=== EXERCISE OBJECTIVE ===
Copy the data from its beginning through the line containing "How many values", inclusive, replacing "whiskers" with "tails" and changing nothing else.

Short-answer chart tasks:

============

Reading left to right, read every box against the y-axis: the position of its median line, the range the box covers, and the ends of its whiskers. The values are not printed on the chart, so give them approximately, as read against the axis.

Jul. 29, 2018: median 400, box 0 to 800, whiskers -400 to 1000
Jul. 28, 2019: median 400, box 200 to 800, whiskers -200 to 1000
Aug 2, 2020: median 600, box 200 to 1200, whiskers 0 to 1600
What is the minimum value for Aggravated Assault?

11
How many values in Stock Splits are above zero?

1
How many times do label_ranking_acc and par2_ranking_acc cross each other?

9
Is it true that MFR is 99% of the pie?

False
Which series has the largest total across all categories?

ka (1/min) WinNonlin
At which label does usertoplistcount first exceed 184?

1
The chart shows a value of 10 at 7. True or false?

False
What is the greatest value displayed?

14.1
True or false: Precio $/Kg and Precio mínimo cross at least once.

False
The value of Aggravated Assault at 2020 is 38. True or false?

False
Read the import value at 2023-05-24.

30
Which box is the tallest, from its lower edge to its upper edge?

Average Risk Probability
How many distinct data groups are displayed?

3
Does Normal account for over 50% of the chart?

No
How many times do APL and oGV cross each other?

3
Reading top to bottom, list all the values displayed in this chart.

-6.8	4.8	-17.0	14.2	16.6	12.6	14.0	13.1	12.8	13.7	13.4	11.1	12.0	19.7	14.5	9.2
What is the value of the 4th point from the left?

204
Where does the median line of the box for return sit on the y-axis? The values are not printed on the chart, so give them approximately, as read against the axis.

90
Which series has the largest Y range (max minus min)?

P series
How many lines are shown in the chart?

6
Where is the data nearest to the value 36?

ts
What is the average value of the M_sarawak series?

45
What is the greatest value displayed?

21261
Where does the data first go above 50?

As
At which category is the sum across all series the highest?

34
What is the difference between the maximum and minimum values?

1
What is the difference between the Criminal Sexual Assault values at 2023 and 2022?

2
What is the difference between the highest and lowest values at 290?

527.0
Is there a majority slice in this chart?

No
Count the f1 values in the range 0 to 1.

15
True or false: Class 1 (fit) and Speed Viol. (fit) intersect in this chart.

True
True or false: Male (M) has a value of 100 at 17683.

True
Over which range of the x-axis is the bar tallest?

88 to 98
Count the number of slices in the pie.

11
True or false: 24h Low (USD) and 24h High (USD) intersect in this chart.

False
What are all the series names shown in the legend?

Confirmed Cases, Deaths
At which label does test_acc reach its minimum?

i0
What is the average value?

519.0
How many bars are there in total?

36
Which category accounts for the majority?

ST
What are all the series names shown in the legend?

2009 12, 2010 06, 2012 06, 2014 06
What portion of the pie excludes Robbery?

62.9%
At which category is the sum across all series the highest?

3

============

=== RESULT BELOW ===
Reading left to right, read every box against the y-axis: the position of its median line, the range the box covers, and the ends of its tails. The values are not printed on the chart, so give them approximately, as read against the axis.

Jul. 29, 2018: median 400, box 0 to 800, tails -400 to 1000
Jul. 28, 2019: median 400, box 200 to 800, tails -200 to 1000
Aug 2, 2020: median 600, box 200 to 1200, tails 0 to 1600
What is the minimum value for Aggravated Assault?

11
How many values in Stock Splits are above zero?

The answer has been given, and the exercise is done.